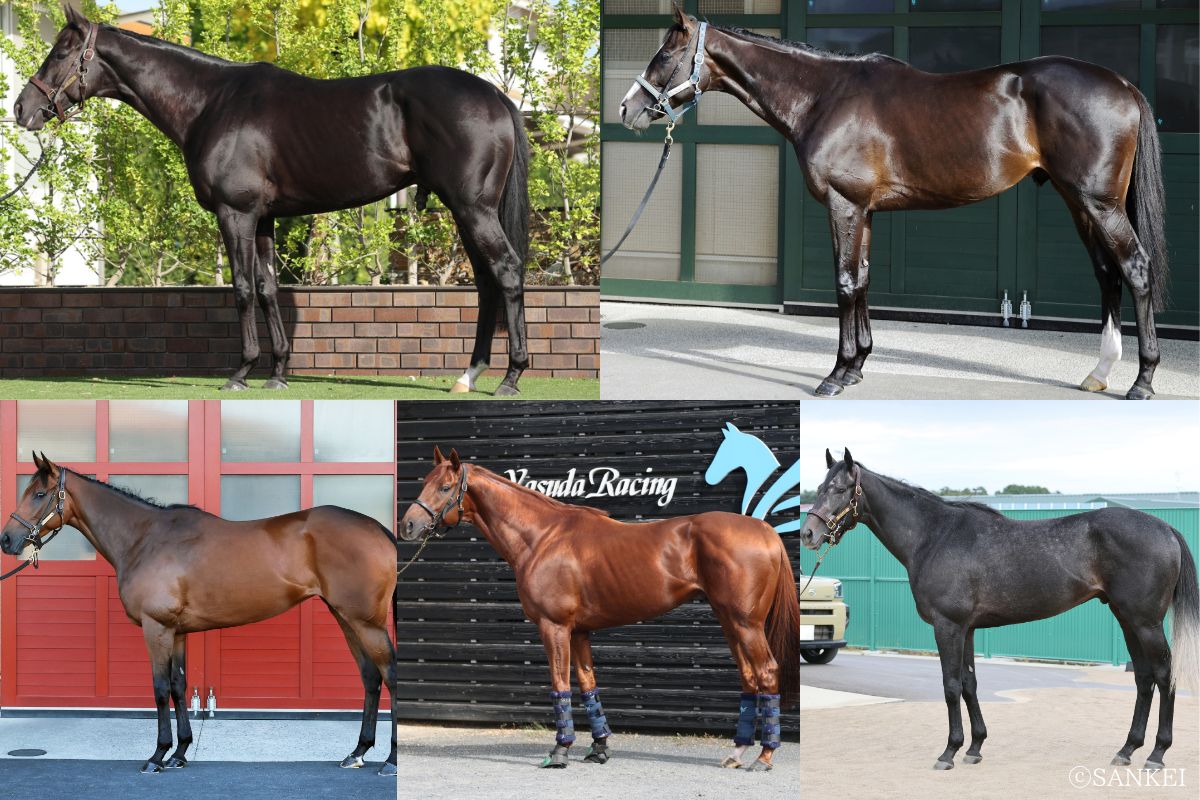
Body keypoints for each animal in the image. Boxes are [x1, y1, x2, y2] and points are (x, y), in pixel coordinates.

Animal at [0, 453, 399, 776]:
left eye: (39, 494)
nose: (6, 540)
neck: (145, 538)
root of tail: (377, 528)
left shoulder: (156, 628)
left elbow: (160, 689)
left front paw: (157, 757)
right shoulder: (176, 632)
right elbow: (179, 687)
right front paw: (179, 753)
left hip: (365, 623)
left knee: (390, 676)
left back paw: (391, 762)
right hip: (346, 618)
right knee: (370, 678)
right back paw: (358, 752)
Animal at [14, 4, 530, 395]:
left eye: (61, 51)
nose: (22, 109)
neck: (211, 103)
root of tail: (495, 96)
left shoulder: (235, 214)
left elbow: (243, 288)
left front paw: (241, 372)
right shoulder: (263, 219)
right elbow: (267, 288)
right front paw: (278, 372)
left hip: (473, 208)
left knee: (506, 272)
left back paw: (511, 376)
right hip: (466, 212)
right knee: (486, 282)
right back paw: (468, 375)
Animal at [399, 446, 800, 771]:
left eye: (445, 488)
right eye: (426, 482)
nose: (408, 525)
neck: (542, 536)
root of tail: (765, 531)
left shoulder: (554, 626)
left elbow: (560, 684)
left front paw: (560, 751)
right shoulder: (579, 631)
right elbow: (588, 684)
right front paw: (599, 749)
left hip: (746, 624)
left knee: (766, 673)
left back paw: (765, 756)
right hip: (729, 621)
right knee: (749, 677)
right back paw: (737, 753)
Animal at [621, 4, 1169, 400]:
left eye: (663, 56)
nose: (628, 109)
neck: (824, 96)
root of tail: (1123, 84)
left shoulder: (842, 205)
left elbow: (845, 282)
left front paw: (834, 376)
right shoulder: (863, 210)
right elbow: (863, 279)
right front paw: (857, 366)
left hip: (1098, 203)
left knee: (1135, 268)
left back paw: (1143, 382)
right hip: (1079, 202)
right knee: (1107, 273)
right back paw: (1099, 372)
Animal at [800, 449, 1199, 771]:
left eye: (839, 489)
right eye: (819, 487)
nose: (808, 534)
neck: (935, 536)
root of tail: (1166, 528)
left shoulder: (947, 626)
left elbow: (950, 686)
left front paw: (949, 752)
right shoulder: (967, 629)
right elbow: (969, 683)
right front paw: (974, 748)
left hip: (1145, 623)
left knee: (1164, 675)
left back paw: (1157, 754)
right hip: (1127, 619)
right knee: (1144, 679)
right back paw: (1127, 750)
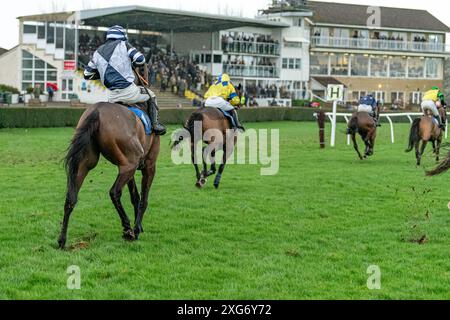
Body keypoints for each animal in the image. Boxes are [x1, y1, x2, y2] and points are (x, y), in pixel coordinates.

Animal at [57, 67, 160, 250]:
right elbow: (143, 198)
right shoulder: (149, 165)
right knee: (114, 192)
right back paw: (128, 229)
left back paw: (62, 240)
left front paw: (139, 225)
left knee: (70, 197)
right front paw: (137, 228)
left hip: (85, 164)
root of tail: (96, 112)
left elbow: (135, 197)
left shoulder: (132, 168)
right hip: (129, 164)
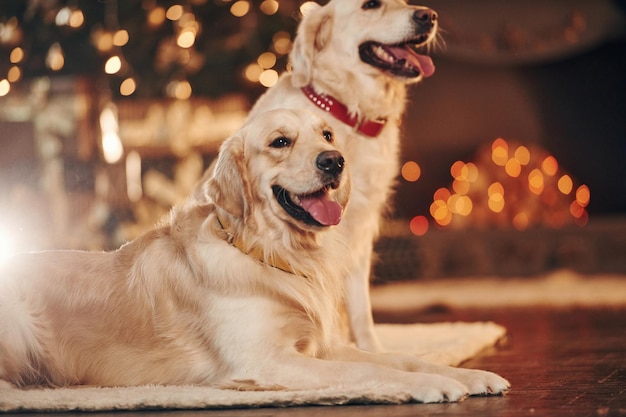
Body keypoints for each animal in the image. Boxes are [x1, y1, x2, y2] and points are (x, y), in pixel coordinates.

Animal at [0, 109, 508, 402]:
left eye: (328, 135)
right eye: (280, 142)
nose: (334, 161)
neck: (271, 253)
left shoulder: (319, 345)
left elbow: (400, 359)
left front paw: (468, 374)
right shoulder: (266, 360)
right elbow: (363, 369)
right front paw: (434, 386)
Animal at [247, 0, 438, 352]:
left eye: (404, 1)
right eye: (371, 4)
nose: (428, 16)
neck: (349, 113)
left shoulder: (360, 230)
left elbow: (360, 306)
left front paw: (371, 349)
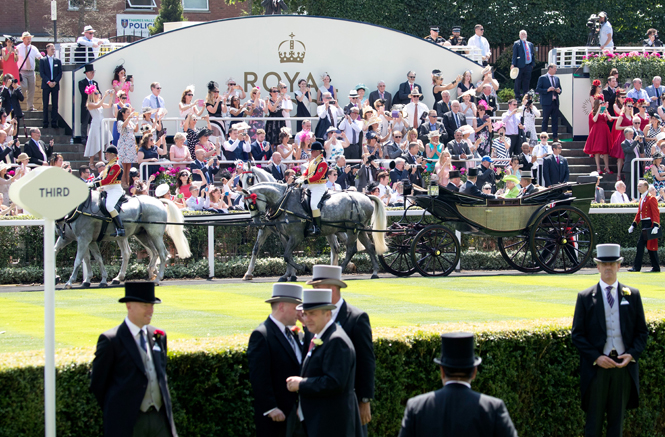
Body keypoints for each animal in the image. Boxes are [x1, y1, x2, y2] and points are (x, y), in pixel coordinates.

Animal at [59, 190, 191, 286]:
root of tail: (158, 201)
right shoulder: (84, 239)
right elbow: (92, 258)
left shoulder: (83, 238)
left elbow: (78, 260)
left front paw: (70, 281)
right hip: (141, 235)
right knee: (153, 252)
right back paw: (148, 271)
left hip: (155, 234)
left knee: (162, 253)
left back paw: (157, 278)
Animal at [240, 181, 386, 282]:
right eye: (246, 205)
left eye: (251, 204)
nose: (257, 223)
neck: (284, 201)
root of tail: (365, 196)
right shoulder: (284, 236)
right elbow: (286, 256)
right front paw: (287, 275)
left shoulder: (296, 236)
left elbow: (287, 255)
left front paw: (302, 268)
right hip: (358, 230)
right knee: (369, 247)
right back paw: (375, 272)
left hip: (352, 230)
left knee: (351, 249)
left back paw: (340, 269)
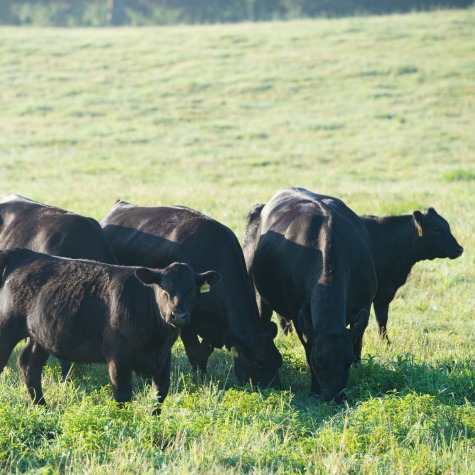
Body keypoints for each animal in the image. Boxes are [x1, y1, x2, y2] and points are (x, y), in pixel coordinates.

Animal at [0, 247, 220, 414]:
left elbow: (159, 394)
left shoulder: (163, 359)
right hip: (7, 326)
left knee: (29, 365)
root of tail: (27, 254)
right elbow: (123, 395)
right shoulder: (118, 357)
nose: (178, 315)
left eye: (192, 289)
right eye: (164, 289)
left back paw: (42, 408)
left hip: (39, 336)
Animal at [100, 202, 282, 390]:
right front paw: (200, 381)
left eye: (279, 361)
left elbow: (205, 351)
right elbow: (195, 352)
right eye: (258, 363)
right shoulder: (185, 320)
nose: (277, 389)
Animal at [244, 188, 378, 404]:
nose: (335, 397)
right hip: (260, 296)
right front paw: (315, 389)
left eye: (348, 362)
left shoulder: (364, 306)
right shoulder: (299, 314)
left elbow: (357, 342)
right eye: (319, 362)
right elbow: (308, 348)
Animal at [362, 207, 462, 342]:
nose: (459, 249)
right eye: (436, 230)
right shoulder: (381, 292)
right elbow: (381, 319)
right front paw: (386, 343)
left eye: (448, 226)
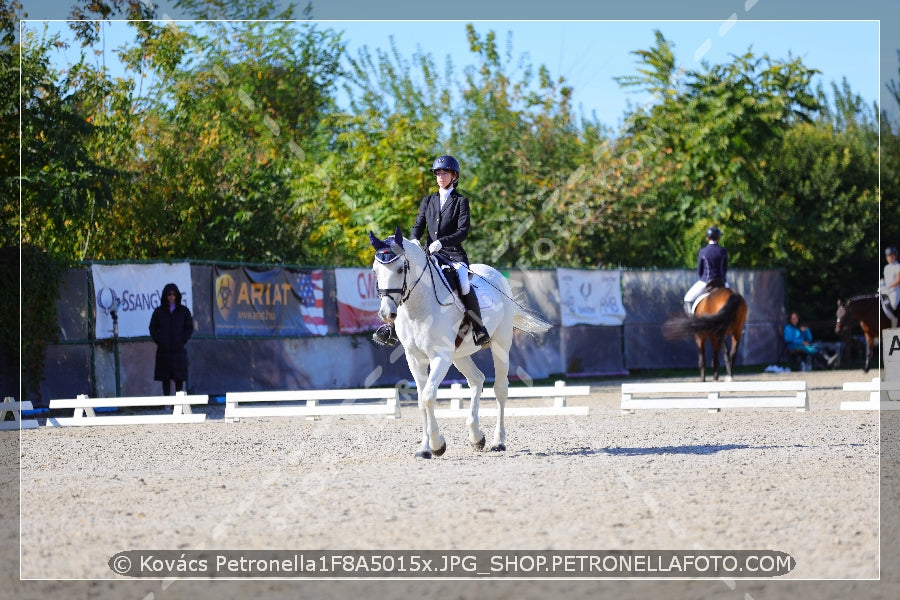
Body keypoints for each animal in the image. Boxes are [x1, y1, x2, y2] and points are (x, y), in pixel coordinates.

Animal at [370, 226, 552, 460]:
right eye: (375, 271)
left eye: (401, 269)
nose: (386, 314)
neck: (418, 307)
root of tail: (496, 275)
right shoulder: (415, 358)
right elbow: (421, 400)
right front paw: (424, 448)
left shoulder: (441, 356)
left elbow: (428, 396)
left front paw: (437, 445)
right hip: (459, 355)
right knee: (477, 380)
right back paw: (477, 437)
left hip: (500, 345)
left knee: (500, 389)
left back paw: (498, 442)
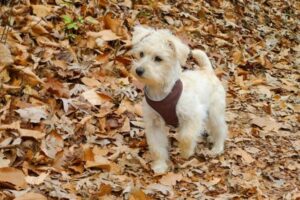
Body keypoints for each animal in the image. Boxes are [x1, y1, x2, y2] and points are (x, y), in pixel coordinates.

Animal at [130, 26, 226, 173]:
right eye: (141, 54)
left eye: (158, 58)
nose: (139, 70)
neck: (162, 93)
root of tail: (207, 71)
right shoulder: (154, 125)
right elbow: (157, 147)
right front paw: (159, 166)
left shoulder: (193, 115)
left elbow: (186, 136)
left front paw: (186, 152)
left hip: (215, 112)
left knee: (221, 129)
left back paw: (217, 147)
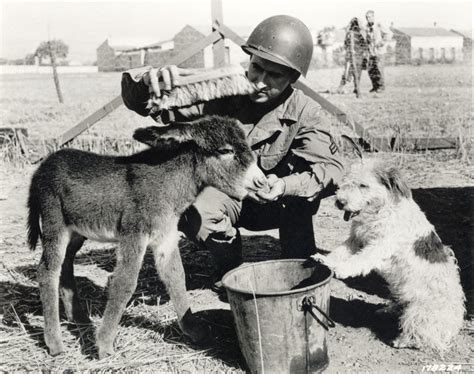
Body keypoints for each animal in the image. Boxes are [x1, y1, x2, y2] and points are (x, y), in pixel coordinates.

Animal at [27, 114, 262, 356]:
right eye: (225, 151)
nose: (261, 182)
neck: (166, 184)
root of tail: (42, 167)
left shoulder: (166, 236)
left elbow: (176, 277)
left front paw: (193, 330)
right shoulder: (133, 235)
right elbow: (124, 283)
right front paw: (104, 345)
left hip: (76, 232)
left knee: (65, 264)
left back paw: (79, 318)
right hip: (54, 222)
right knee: (47, 271)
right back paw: (54, 343)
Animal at [312, 159, 464, 352]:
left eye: (363, 185)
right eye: (347, 181)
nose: (340, 202)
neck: (381, 210)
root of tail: (452, 327)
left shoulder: (379, 246)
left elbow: (359, 260)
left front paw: (339, 268)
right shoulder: (356, 239)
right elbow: (340, 251)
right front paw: (325, 259)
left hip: (419, 313)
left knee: (422, 336)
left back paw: (403, 340)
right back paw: (388, 310)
● ● ● ● ●
Set down the records again verbatim, with no pictures.

[Solution to the problem]
Body keypoints for each animal in the image. Boxes are [x1, y1, x2, y2] and points are (x, y), in pixel coordinates.

Animal at [0, 453, 399, 776]:
left eye: (39, 494)
nose: (6, 540)
neck: (145, 538)
root of tail: (377, 528)
left shoulder: (156, 628)
left elbow: (160, 689)
left front paw: (157, 757)
right shoulder: (176, 632)
right elbow: (179, 687)
right front paw: (179, 753)
left hip: (365, 623)
left knee: (390, 676)
left back paw: (391, 762)
right hip: (346, 618)
right knee: (370, 678)
right back paw: (358, 752)
Animal at [14, 4, 530, 395]:
left eye: (61, 51)
nose: (22, 109)
neck: (211, 103)
root of tail: (495, 96)
left shoulder: (235, 214)
left elbow: (243, 288)
left front paw: (241, 372)
right shoulder: (263, 219)
right elbow: (267, 288)
right front paw: (278, 372)
left hip: (473, 208)
left knee: (506, 272)
left back paw: (511, 376)
right hip: (466, 212)
right knee: (486, 282)
right back paw: (468, 375)
Animal at [399, 446, 800, 771]:
left eye: (445, 488)
right eye: (426, 482)
nose: (408, 525)
neck: (542, 536)
root of tail: (765, 531)
left shoulder: (554, 626)
left elbow: (560, 684)
left front paw: (560, 751)
right shoulder: (579, 631)
right elbow: (588, 684)
right front paw: (599, 749)
left hip: (746, 624)
left knee: (766, 673)
left back paw: (765, 756)
right hip: (729, 621)
right knee: (749, 677)
right back paw: (737, 753)
Animal at [621, 4, 1169, 400]:
left eye: (663, 56)
nose: (628, 109)
neck: (824, 96)
root of tail: (1123, 84)
left shoulder: (842, 205)
left elbow: (845, 282)
left front paw: (834, 376)
right shoulder: (863, 210)
right elbow: (863, 279)
right front paw: (857, 366)
left hip: (1098, 203)
left knee: (1135, 268)
left back paw: (1143, 382)
right hip: (1079, 202)
right knee: (1107, 273)
right back paw: (1099, 372)
Animal at [800, 449, 1199, 771]:
left eye: (839, 489)
right eye: (819, 487)
nose: (808, 534)
neck: (935, 536)
root of tail: (1166, 528)
left shoulder: (947, 626)
left elbow: (950, 686)
left front paw: (949, 752)
right shoulder: (967, 629)
right elbow: (969, 683)
right front paw: (974, 748)
left hip: (1145, 623)
left knee: (1164, 675)
left back paw: (1157, 754)
right hip: (1127, 619)
right knee: (1144, 679)
right back paw: (1127, 750)
Body keypoints for each animal in the image. Boxes are [x1, y1, x2, y2] and points are (x, y), in pixel coordinates.

Animal at [57, 67, 160, 250]:
right elbow: (143, 198)
right shoulder: (149, 165)
right knee: (114, 192)
right back paw: (128, 229)
left back paw: (62, 240)
left front paw: (139, 225)
left knee: (70, 197)
right front paw: (137, 228)
left hip: (85, 164)
root of tail: (96, 112)
left elbow: (135, 197)
left shoulder: (132, 168)
right hip: (129, 164)
Body keypoints for each animal in the image. Boxes are [x1, y1, x2, y2] and points are (x, y), in pixel coordinates.

Animal at [0, 109, 508, 402]:
left eye: (328, 135)
right eye: (280, 142)
nose: (334, 161)
neck: (271, 253)
left shoulder: (319, 345)
left elbow: (400, 359)
left front paw: (468, 374)
right shoulder: (266, 360)
right elbow: (363, 369)
right front paw: (434, 386)
Animal at [247, 0, 438, 352]:
left eye: (404, 1)
right eye: (371, 4)
nose: (428, 16)
neck: (349, 113)
left shoulder: (360, 230)
left elbow: (360, 306)
left front paw: (371, 349)
Body keypoints for each animal in the image. Boxes are [x1, y1, x2, y2] and points are (x, y), in pixel coordinates.

Animal at [59, 190, 191, 286]:
root of tail: (158, 201)
right shoulder: (84, 239)
right elbow: (92, 258)
left shoulder: (83, 238)
left elbow: (78, 260)
left front paw: (70, 281)
right hip: (141, 235)
right knee: (153, 252)
right back paw: (148, 271)
left hip: (155, 234)
left knee: (162, 253)
left back paw: (157, 278)
Animal at [240, 181, 386, 282]:
right eye: (246, 205)
left eye: (251, 204)
nose: (257, 223)
neck: (284, 201)
root of tail: (365, 196)
right shoulder: (284, 236)
right elbow: (286, 256)
right front paw: (287, 275)
left shoulder: (296, 236)
left elbow: (287, 255)
left front paw: (302, 268)
right hip: (358, 230)
right knee: (369, 247)
right back paw: (375, 272)
left hip: (352, 230)
left knee: (351, 249)
left back paw: (340, 269)
Body keypoints for each animal in the image. Boxes are [x1, y1, x2, y2] and points are (x, y), in pixel coordinates.

Animal at [0, 247, 220, 414]:
left elbow: (159, 394)
left shoulder: (163, 359)
right hip: (7, 326)
left knee: (29, 365)
root of tail: (27, 254)
right elbow: (123, 395)
right shoulder: (118, 357)
nose: (178, 315)
left eye: (192, 289)
right eye: (164, 289)
left back paw: (42, 408)
left hip: (39, 336)
Animal at [100, 202, 282, 390]:
right front paw: (200, 381)
left eye: (279, 361)
left elbow: (205, 351)
right elbow: (195, 352)
right eye: (258, 363)
right shoulder: (185, 320)
nose: (277, 389)
Animal at [244, 188, 378, 404]:
nose: (335, 397)
right hip: (260, 296)
right front paw: (315, 389)
left eye: (348, 362)
left shoulder: (364, 306)
right shoulder: (299, 314)
left elbow: (357, 342)
right eye: (319, 362)
right elbow: (308, 348)
Animal at [362, 207, 462, 342]:
nose: (459, 249)
right eye: (436, 230)
right shoulder: (381, 292)
right elbow: (381, 319)
right front paw: (386, 343)
left eye: (448, 226)
Body keypoints for each animal in the image. Boxes are [x1, y1, x2, y2] and points are (x, y), in pixel coordinates.

Animal at [370, 226, 552, 460]:
right eye: (375, 271)
left eye: (401, 269)
nose: (386, 314)
neck: (418, 307)
root of tail: (496, 275)
right shoulder: (415, 358)
right elbow: (421, 400)
right front paw: (424, 448)
left shoulder: (441, 356)
left elbow: (428, 396)
left front paw: (437, 445)
right hip: (459, 355)
right knee: (477, 380)
right back paw: (477, 437)
left hip: (500, 345)
left knee: (500, 389)
left back paw: (498, 442)
Body keypoints for each animal in the image. Boxes are [x1, y1, x2, y2] and points are (x, y), in pixel coordinates.

Animal at [130, 26, 226, 173]:
right eye: (141, 54)
left eye: (158, 58)
nose: (139, 70)
neck: (162, 93)
root of tail: (207, 71)
right shoulder: (154, 125)
right elbow: (157, 147)
right front paw: (159, 166)
left shoulder: (193, 115)
left elbow: (186, 136)
left front paw: (186, 152)
left hip: (215, 112)
left knee: (221, 129)
left back paw: (217, 147)
Body keypoints for each animal in the image. Boxes are [x1, y1, x2, y2] and points are (x, y), in pixel coordinates.

Animal at [27, 114, 262, 356]:
right eye: (225, 151)
nose: (261, 182)
neck: (166, 184)
root of tail: (42, 167)
left shoulder: (166, 236)
left elbow: (176, 277)
left front paw: (193, 330)
right shoulder: (133, 235)
right elbow: (124, 283)
right front paw: (104, 345)
left hip: (76, 232)
left knee: (65, 264)
left back paw: (79, 318)
right hip: (54, 222)
right knee: (47, 271)
right back paw: (54, 343)
Animal at [312, 159, 464, 352]:
left eye: (363, 185)
right eye: (347, 181)
nose: (340, 202)
neck: (381, 210)
root of tail: (452, 327)
left shoulder: (379, 246)
left elbow: (359, 260)
left front paw: (339, 268)
right shoulder: (356, 239)
right elbow: (340, 251)
right front paw: (325, 259)
left hip: (419, 313)
left knee: (422, 336)
left back paw: (403, 340)
right back paw: (388, 310)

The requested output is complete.